Community vLLM provider utilities for Strands Agents (OpenAI-compatible).
Project description
Strands-vLLM
Community vLLM provider for Strands Agents SDK with Token-In/Token-Out (TITO) support and Agent Lightning integration.
Features
This package provides convenient utilities for using vLLM with the Strands Agents SDK, designed for training-ready agent rollouts:
- Token-In/Token-Out (TITO): capture token IDs directly from vLLM streaming responses (no retokenization drift)
- Agent Lightning integration: automatic OpenTelemetry span attributes for token IDs
- Tool calling support: validation hooks for vLLM's server-side tool call post-processing
- OpenAI-compatible API: works with vLLM's OpenAI-compatible endpoint
Requirements
- Python 3.10+
- Strands Agents SDK
- vLLM server running with your model
Installation
pip install strands-vllm
Or install from source with development dependencies:
git clone https://github.com/agents-community/strands-vllm.git
cd strands-vllm
pip install -e ".[dev]"
Quick Start
1. Start vLLM Server
vllm serve <MODEL_ID> \
--port 8000 \
--enable-auto-tool-choice \
--tool-call-parser llama3_json
2. Basic Agent
from strands import Agent
from strands_vllm import VLLMModel
model = VLLMModel(
base_url="http://localhost:8000/v1",
model_id="AMead10/Llama-3.2-3B-Instruct-AWQ",
return_token_ids=True,
)
agent = Agent(model=model)
result = agent("Say hello")
print(result)
3. Token IDs for RL Training
from strands import Agent
from strands.handlers.callback_handler import CompositeCallbackHandler, PrintingCallbackHandler
from strands_vllm import VLLMModel, VLLMTokenRecorder
model = VLLMModel(
base_url="http://localhost:8000/v1",
model_id="AMead10/Llama-3.2-3B-Instruct-AWQ",
return_token_ids=True,
)
recorder = VLLMTokenRecorder()
printer = PrintingCallbackHandler(verbose_tool_use=False)
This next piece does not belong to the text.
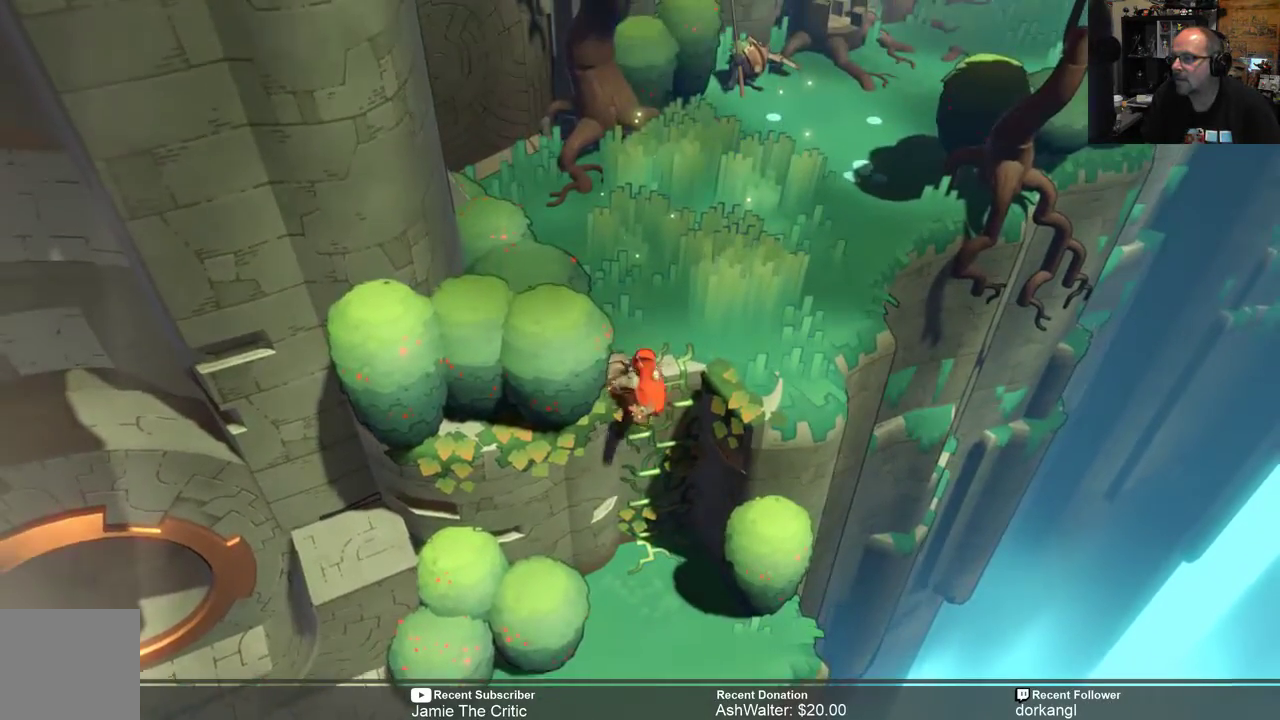
{"buttons": ["R2"], "left_stick": "center", "right_stick": "center", "events": [[183, "R2", "down"]]}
callback = CompositeCallbackHandler(printer, recorder)
agent = Agent(model=model, callback_handler=callback)
agent("What is 17 * 19?")
# Access TITO data for RL training
print(f"Prompt token IDs: {recorder.prompt_token_ids}")
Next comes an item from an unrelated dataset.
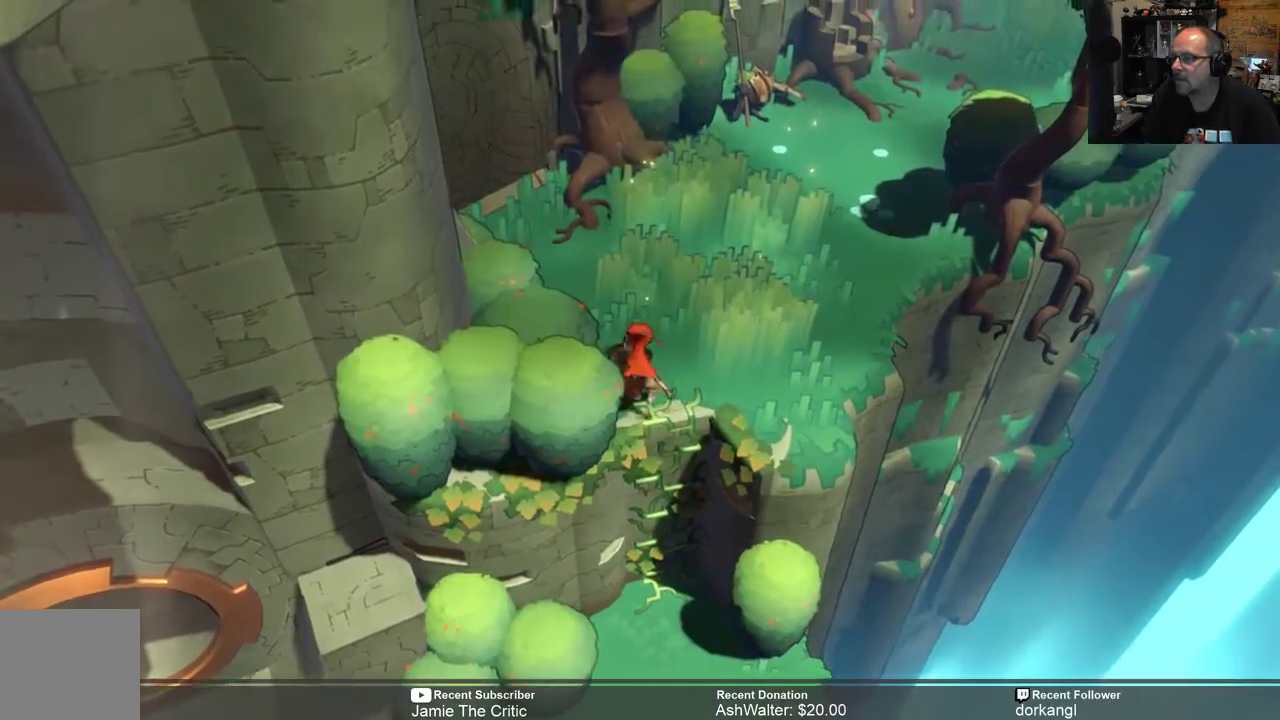
{"buttons": ["R2"], "left_stick": "center", "right_stick": "center", "events": []}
print(f"Response token IDs: {recorder.token_ids}")
Note: VLLMTokenRecorder automatically adds token IDs as OpenTelemetry span attributes (llm.hosted_vllm.prompt_token_ids, llm.hosted_vllm.response_token_ids) for Agent Lightning compatibility.
Slime Training
For RL training with Slime, VLLMModel with VLLMTokenRecorder eliminates the retokenization step by capturing token IDs directly from vLLM streaming responses.
Note: This requires THUDM/slime to be installed (not the pip slime package):
pip install git+https://github.com/THUDM/slime.git
from strands import Agent, tool
from strands_vllm import VLLMModel, VLLMTokenRecorder, TokenManager
from slime.utils.types import Sample
SYSTEM_PROMPT = "..."
MAX_TOOL_ITERATIONS = ... # e.g., 5
@tool
def execute_python_code(code: str):
"""Execute Python code and return the output."""
...
async def generate(args, sample: Sample, sampling_params) -> Sample:
"""Generate with TITO: tokens captured during generation, no retokenization."""
assert not args.partial_rollout, "Partial rollout not supported."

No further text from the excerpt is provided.